◆ TRAVAIL DEMANDÉ:
**a)** Dans le texte sur la vente du terrain de Clichy-Batignolles, reprenez le passage qui commence aux mots « Jeudi 28 octobre » et s'arrête après « le faire capoter. ». Renommez « WeWork » en « de coworking ».
**b)** Réécrivez s'il vous plaît sous forme de liste le paragraphe du texte sur la vente du terrain de Clichy-Batignolles qui commence par « Jeudi 28 octobre 2021 », en gardant ses faits principaux.

◆ TEXTE FOURNI:

^^^^^^^^

Jeudi 28 octobre 2021, 10 heures du matin. Dans une salle de réunion de l’espace WeWork situé sur les Champs-Elysées à Paris, deux notaires du cabinet Gagnier, Martin, Glover-Bondeau, Vigroux accueillent plusieurs personnes  : d’un côté de la table, Romain Guilbert, gérant de la société Bluf, de l’autre, les patrons de la filiale française du groupe américain de logistique Prologis. En une demi-heure, la lecture et la signature de l’acte de vente d’un terrain de 2 hectares situé dans la ZAC Clichy-Batignolles, dans le XVIIe arrondissement de Paris, sont bouclées et 100 millions d’euros changent de mains. Ainsi se termine, provisoirement, la saga d’un projet lancé il y a près de quinze ans, la mairie de Paris ayant jusqu’à présent tout fait pour le faire capoter.

^^^^^^^^

◆ LIGNES FOURNIES:
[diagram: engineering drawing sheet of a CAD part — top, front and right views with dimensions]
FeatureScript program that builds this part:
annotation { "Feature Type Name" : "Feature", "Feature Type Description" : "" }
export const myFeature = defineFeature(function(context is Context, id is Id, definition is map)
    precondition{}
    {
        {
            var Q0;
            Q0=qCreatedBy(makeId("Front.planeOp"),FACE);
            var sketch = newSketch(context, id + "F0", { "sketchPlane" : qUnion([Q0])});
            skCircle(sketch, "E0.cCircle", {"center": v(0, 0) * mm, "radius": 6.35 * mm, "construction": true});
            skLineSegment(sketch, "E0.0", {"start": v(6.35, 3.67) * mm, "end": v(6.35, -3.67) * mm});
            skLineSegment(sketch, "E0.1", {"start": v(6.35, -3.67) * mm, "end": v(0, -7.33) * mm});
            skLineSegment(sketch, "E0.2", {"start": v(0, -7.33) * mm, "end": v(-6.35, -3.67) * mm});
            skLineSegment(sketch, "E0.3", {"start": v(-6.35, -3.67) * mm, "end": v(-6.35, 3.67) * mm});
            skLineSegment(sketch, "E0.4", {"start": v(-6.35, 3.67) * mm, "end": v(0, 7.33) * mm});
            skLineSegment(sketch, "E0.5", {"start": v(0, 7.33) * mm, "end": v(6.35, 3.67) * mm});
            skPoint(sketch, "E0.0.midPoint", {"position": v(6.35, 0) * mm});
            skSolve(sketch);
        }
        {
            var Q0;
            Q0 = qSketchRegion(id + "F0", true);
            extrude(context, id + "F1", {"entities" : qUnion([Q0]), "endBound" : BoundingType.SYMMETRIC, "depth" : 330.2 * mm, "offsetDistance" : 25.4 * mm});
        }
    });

^^^^^^^^

◆ RÉSULTATS ATTENDUS:
**a)**
Jeudi 28 octobre 2021, 10 heures du matin. Dans une salle de réunion de l’espace de coworking situé sur les Champs-Elysées à Paris, deux notaires du cabinet Gagnier, Martin, Glover-Bondeau, Vigroux accueillent plusieurs personnes  : d’un côté de la table, Romain Guilbert, gérant de la société Bluf, de l’autre, les patrons de la filiale française du groupe américain de logistique Prologis. En une demi-heure, la lecture et la signature de l’acte de vente d’un terrain de 2 hectares situé dans la ZAC Clichy-Batignolles, dans le XVIIe arrondissement de Paris, sont bouclées et 100 millions d’euros changent de mains. Ainsi se termine, provisoirement, la saga d’un projet lancé il y a près de quinze ans, la mairie de Paris ayant jusqu’à présent tout fait pour le faire capoter.

**b)**
- Date et lieu : jeudi 28 octobre 2021, 10 heures, dans une salle de réunion de l'espace WeWork des Champs-Elysées, à Paris.
- Présents : deux notaires du cabinet Gagnier, Martin, Glover-Bondeau, Vigroux ; Romain Guilbert, gérant de la société Bluf ; les patrons de la filiale française du groupe américain de logistique Prologis.
- Objet : lecture et signature, en une demi-heure, de l'acte de vente d'un terrain de 2 hectares dans la ZAC Clichy-Batignolles (XVIIe arrondissement de Paris).
- Montant : 100 millions d'euros.
- Portée : fin provisoire d'un projet lancé il y a près de quinze ans, que la mairie de Paris a jusqu'à présent tout fait pour faire capoter.